Zeppelins sur Paris

Paris, Le 22 Mars 1915

Mon Loulou chéri,

Je ne t’ai pas écrit depuis deux jours. Comme tu dois t’ennuyer mon chéri !

pantin-trajetJ’ai reçu une lettre de toi avant-hier datée du 16, où tu me dis être au repos. Je ne te réponds qu’aujourd’hui, par suite de l’enterrement de cette dame, dont je t’ai parlé dans ma dernière lettre et où j’ai assisté. J’en suis encore un peu fatiguée, j’ai marché de chez nous à Pantin. Trajet assez fatigant lorsque l’on suit un convoi, heureusement pour nous, il faisait un temps superbe.

Je crois que c’est le premier enterrement de ma vie qui était aussi pénible à assister. Trois personnes seulement suivaient, moi comprise, c’est vraiment peu.

Enfin, assez sur ce sujet qui ne doit pas t’intéresser. Passons à des choses plus gaies.

En suivant ce convoi, j’ai eu la surprise de passer tout près de chez toi : Avenue Parmentier, aussi, je t’assure qu’en passant devant la Poste, mon coeur battait bien fort. C’est cette Poste qui a renfermé ta première lettre, aussi ai-je gardé un bon souvenir d’elle !

Paris est en ce moment en émoi, par la visite que nous a fait deux zeppelins, dans la nuit de Samedi à Dimanche. Vers 2 heures du matin, les pompiers ont parcouru les rues de Paris et à coups de trompe et de clairon, ont prévenu les habitants de rentrer chez eux et d’éteindre les lumières.

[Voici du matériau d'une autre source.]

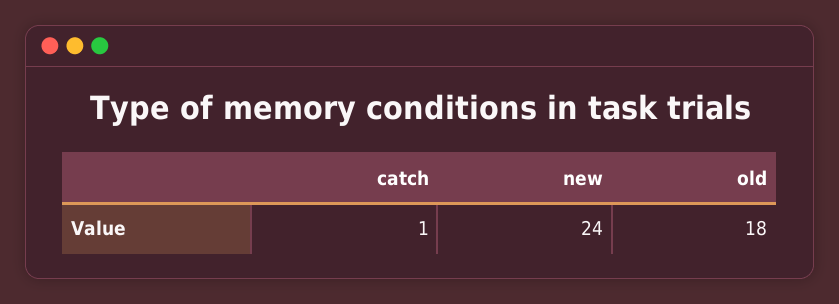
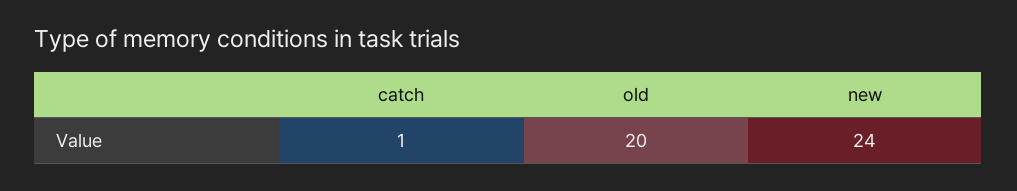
  {
    "catch": 1,
    "new": 24,
-   "old": 18
+   "old": 20
  }

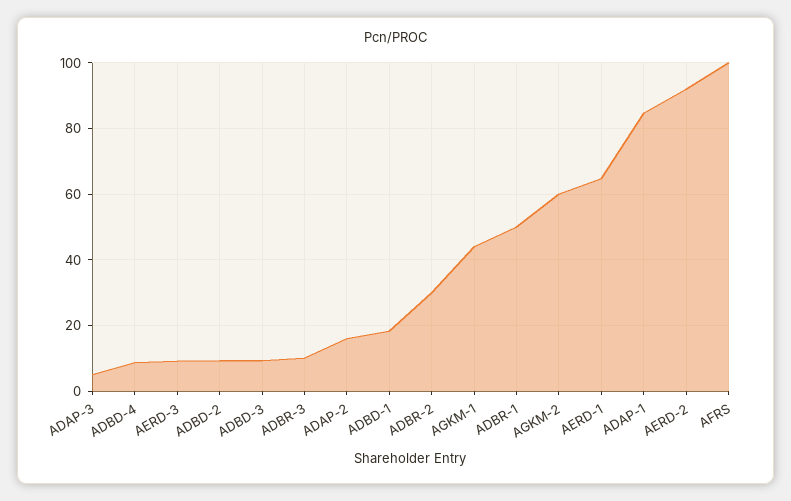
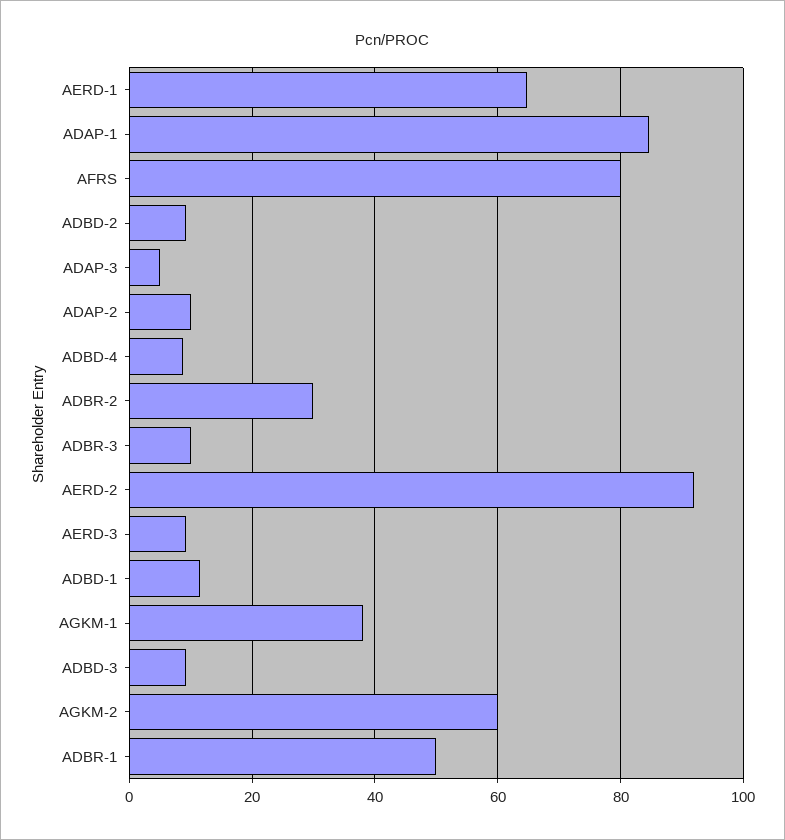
  {
    "ADAP-3": 6,
    "ADBD-4": 8,
    "AERD-3": 10,
    "ADBD-2": 10,
    "ADBD-3": 10,
    "ADBR-3": 10,
-   "ADAP-2": 16,
+   "ADAP-2": 10,
-   "ADBD-1": 18,
+   "ADBD-1": 12,
    "ADBR-2": 30,
-   "AGKM-1": 44,
+   "AGKM-1": 38,
    "ADBR-1": 50,
    "AGKM-2": 60,
    "AERD-1": 64,
    "ADAP-1": 84,
    "AERD-2": 92,
-   "AFRS": 100
+   "AFRS": 80
  }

Pour moi, ils ne m’ont pas gêné, puisque je n’ai rien entendu du tout. Pourtant, il paraît que dans notre maison tous les locataires des étages supérieurs sont descendus dans la loge du concierge. D’autres moins braves sont descendus dans leur cave. Quels froussards !

alerte

Heureusement qu’il n’y en a eu beaucoup de ma catégorie ! Moi je rêvais à autre chose qu’aux zeppelins et je suis bien contente de ne pas avoir été dérangée. Tu sais à quoi ?

Les dégâts sont parait-il peu importants malgré qu’ils aient lancés des bombes incendiaires. Le quartier de Batignolles a été le plus atteint, d’ailleurs ils n’ont pas pu pénétrer plus loin dans Paris. Les projecteurs les gênaient beaucoup, de plus nos avions leur faisaient la chasse ; donc ils ont fait demi-tour sans oublier de lancer des bombes sur Clichy, Levallois, Asnières, La Garenne-Colombes, St Germain et dans les environs de Paris. Ils peuvent être fiers d’eux : tuer des vieillards, des femmes et des enfants dans leur sommeil, c’est bien là leur Kultur.

En espérant que cette lettre te trouve en bonne santé, je t’envoie mes plus doux baisers.